“Those who want respect give respect.” – Tony Soprano
At its core, The Sopranos documented one man’s battle against the age-old truth that all ducklings eventually fly the nest. The 86 culture-changing episodes that followed, simply dealt with the repercussions as the pains of their parting came home to roost. As Tony’s high-flying ways were beset by panic attacks, it became clear that no matter how high a duck flies, it must come down for water. The ducks left and the tribulations that followed were mere ripples in the water.
Aside from this potent allegory, the story also soared on the back of some perfectly studied realism.
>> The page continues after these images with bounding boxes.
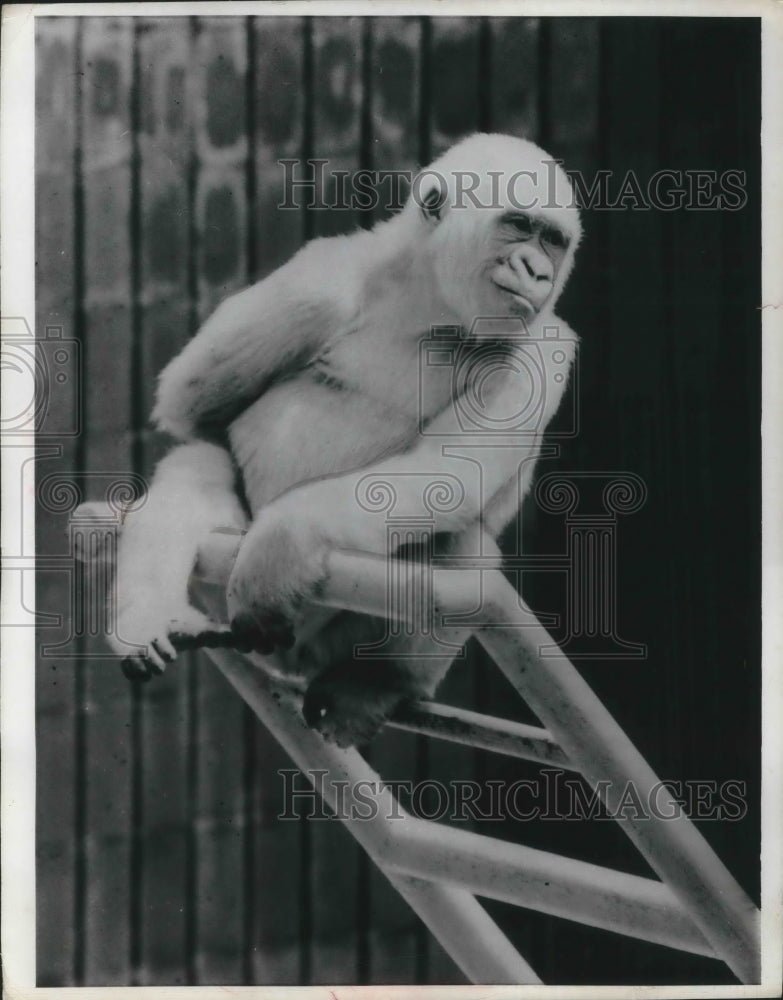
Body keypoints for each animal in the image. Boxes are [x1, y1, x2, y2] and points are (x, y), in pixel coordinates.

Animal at [108, 133, 582, 747]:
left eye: (553, 240)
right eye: (519, 225)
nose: (537, 270)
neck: (431, 306)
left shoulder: (543, 350)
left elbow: (445, 476)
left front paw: (280, 547)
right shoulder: (316, 282)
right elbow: (190, 409)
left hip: (325, 640)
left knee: (459, 549)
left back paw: (374, 685)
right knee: (198, 466)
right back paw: (149, 616)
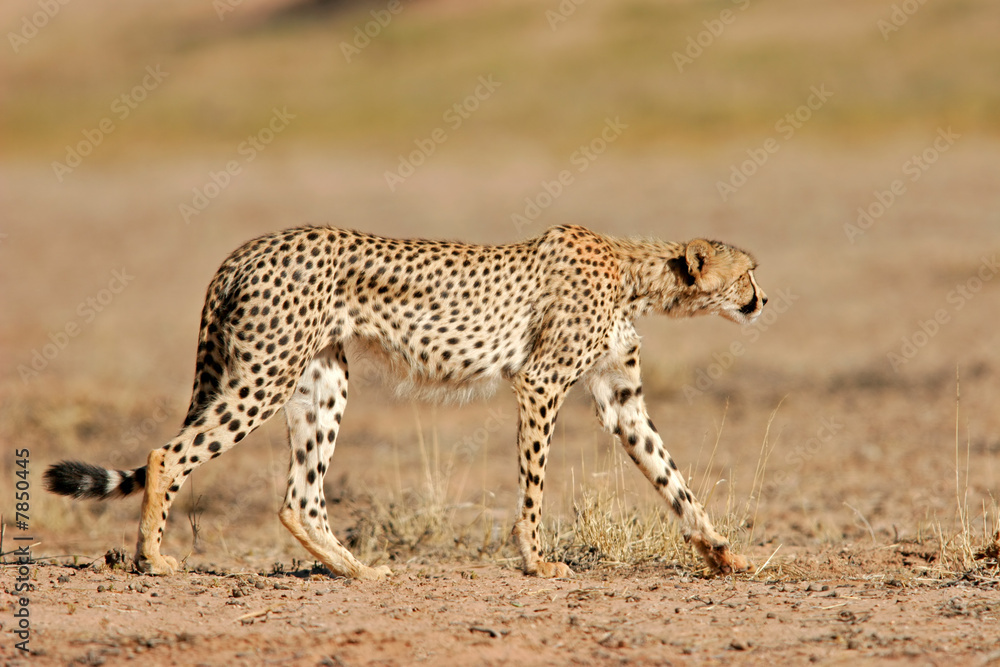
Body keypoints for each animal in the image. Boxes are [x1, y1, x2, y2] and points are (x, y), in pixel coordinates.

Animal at [45, 224, 766, 580]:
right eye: (748, 272)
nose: (764, 300)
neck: (636, 273)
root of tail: (247, 248)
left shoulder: (621, 398)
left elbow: (673, 477)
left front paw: (722, 552)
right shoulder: (541, 382)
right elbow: (534, 485)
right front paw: (536, 560)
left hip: (321, 383)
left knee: (299, 496)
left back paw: (360, 572)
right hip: (263, 377)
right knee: (168, 453)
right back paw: (153, 559)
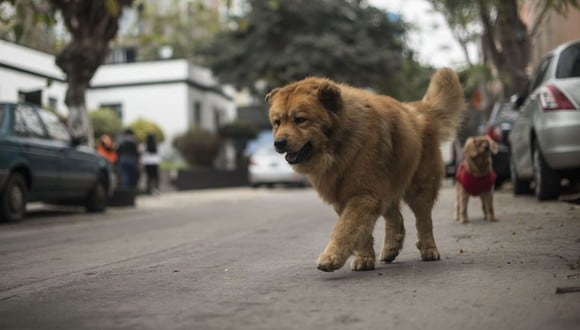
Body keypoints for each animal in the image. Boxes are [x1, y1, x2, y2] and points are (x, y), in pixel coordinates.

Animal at [268, 68, 466, 272]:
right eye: (277, 122)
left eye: (300, 120)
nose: (278, 142)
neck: (338, 146)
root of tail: (418, 109)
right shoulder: (347, 197)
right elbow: (360, 232)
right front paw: (364, 258)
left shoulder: (363, 193)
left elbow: (345, 227)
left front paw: (331, 257)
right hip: (387, 188)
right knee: (396, 219)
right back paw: (391, 248)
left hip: (420, 189)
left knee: (424, 221)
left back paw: (429, 249)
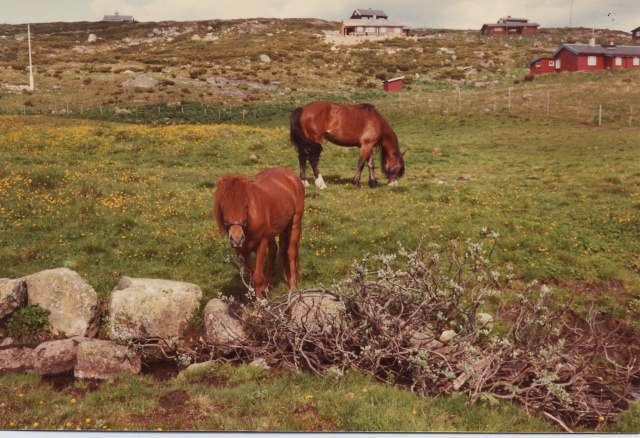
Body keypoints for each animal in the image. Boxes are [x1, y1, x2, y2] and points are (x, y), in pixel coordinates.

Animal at [214, 166, 306, 300]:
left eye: (245, 206)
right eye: (223, 207)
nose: (237, 238)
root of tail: (289, 173)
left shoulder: (261, 244)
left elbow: (257, 276)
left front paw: (259, 304)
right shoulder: (241, 251)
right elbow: (253, 274)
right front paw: (260, 292)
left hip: (295, 222)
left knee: (291, 252)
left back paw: (292, 287)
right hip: (272, 232)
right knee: (273, 251)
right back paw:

The show’s account of mob life was not some far-fetched facsimile, instead, it seemed to capture the crime dynasty at its very heart and as such made for a far more gripping tale than a lot of its over-egged counterparts.
However, that is not to say that every detail of the show was drenched in reality. In fact, the mob even reached out personally to the late great James Gandolfini to give him a few pointers on how a Don really behaves in it what was no doubt a stirring moment for the actor.
Appearing on the talk show Late Night with Seth Meyers, Michael Imperioli who played Christopher Moltisanti and Steve Schirripa who played Bobby ‘Bacala’ Baccalieri were sharing stories about their late friend and dishing the dirt on the behind-the-scenes antics surrounding the show. At one point, Imperioli recalled the moment that the mob even gave Gandolfini a direct phone call.
Remembering the rousing moment, Imperioli enthusiastically remembered: “Gandolfini got a call in the middle of the night. Anonymous call. He never figured out who it was. He answers the phone, and the guy says, ‘Listen, we like what you’re doing. You’re doing a really good job but know one thing: A never wears shorts.’ Click.” And that was it. The line went dead, and Tony Soprano soon started sporting long trousers thereafter.
Aside from representing a wild moment for Gandolfini, for the crew, it provided a humorous pastiche of the mob watching the show and dissecting the happenings. Somewhere at Mafia HQ, it was comically deemed essential to try and put an end to the Don-smearing short, thus they took direct action.
It almost seems befitting, therefore, that Tony Soprano was also a stickler for sartorial details. Many fans will recall him roaring “Take your hat off” in the nuclear reversal of the Randy Newman song, ‘You Can Leave Your Hat On’, as he demanded that a man removes his baseball cap while dining in a fine establishment. In short, it really is about a code of respect from top to bottom.